▸ **Set exercise**: Convert every line of the records below into a numbered list, omitting any blank lines. Leave the pictures out of your answer.

⟨

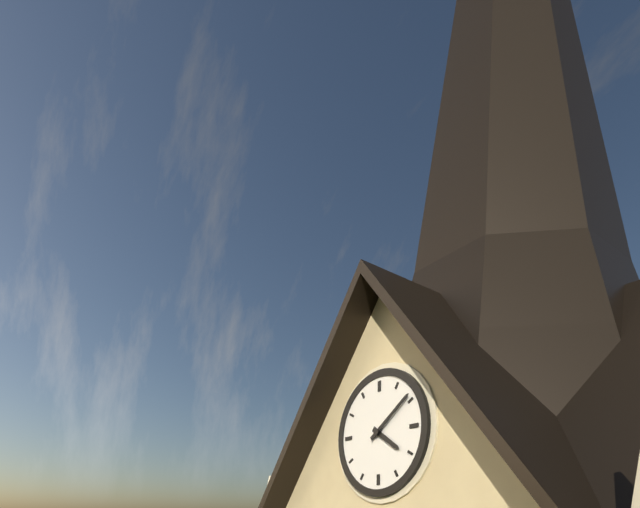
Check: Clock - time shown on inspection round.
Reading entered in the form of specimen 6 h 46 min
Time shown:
4 h 09 min
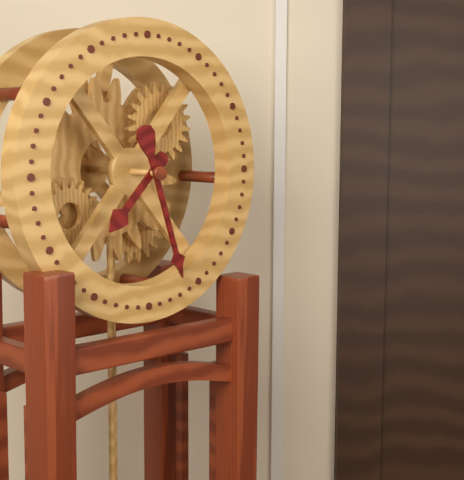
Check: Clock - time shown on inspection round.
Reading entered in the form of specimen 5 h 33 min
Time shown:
7 h 27 min
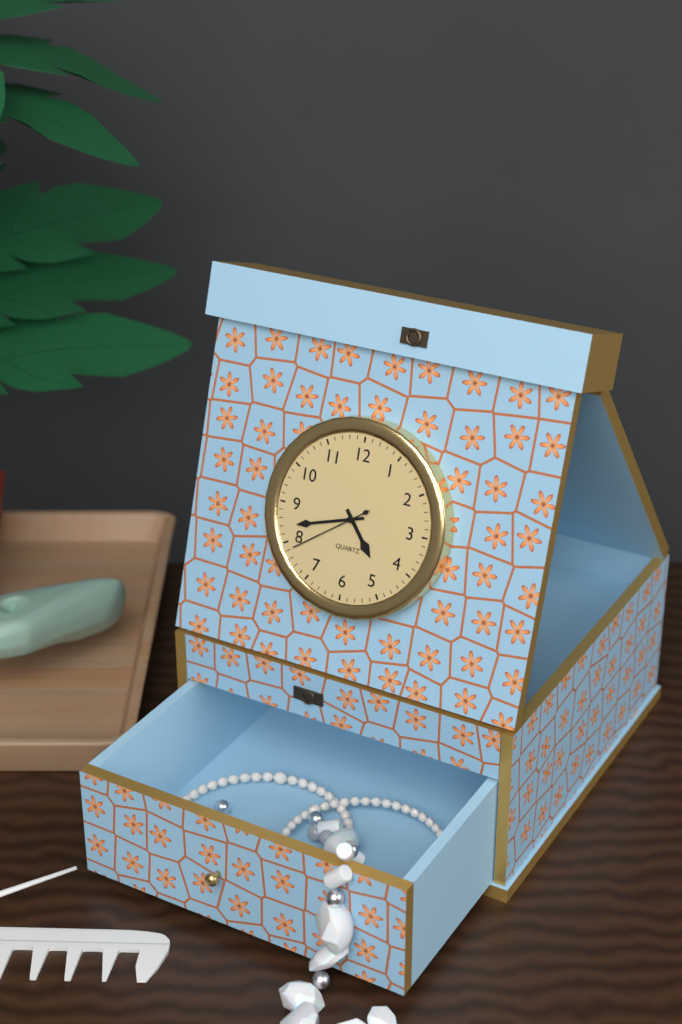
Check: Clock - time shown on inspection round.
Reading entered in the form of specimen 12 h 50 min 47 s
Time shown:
4 h 42 min 39 s
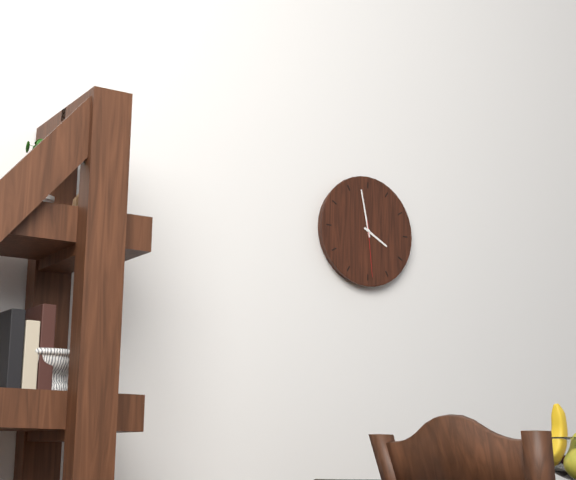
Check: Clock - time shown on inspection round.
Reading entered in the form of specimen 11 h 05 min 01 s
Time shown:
3 h 58 min 29 s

⟩

▸ **Solution to the exercise**:
1. Check: Clock - time shown on inspection round.
2. Reading entered in the form of specimen 6 h 46 min
3. Time shown:
4. 4 h 09 min
5. Check: Clock - time shown on inspection round.
6. Reading entered in the form of specimen 5 h 33 min
7. Time shown:
8. 7 h 27 min
9. Check: Clock - time shown on inspection round.
10. Reading entered in the form of specimen 12 h 50 min 47 s
11. Time shown:
12. 4 h 42 min 39 s
13. Check: Clock - time shown on inspection round.
14. Reading entered in the form of specimen 11 h 05 min 01 s
15. Time shown:
16. 3 h 58 min 29 s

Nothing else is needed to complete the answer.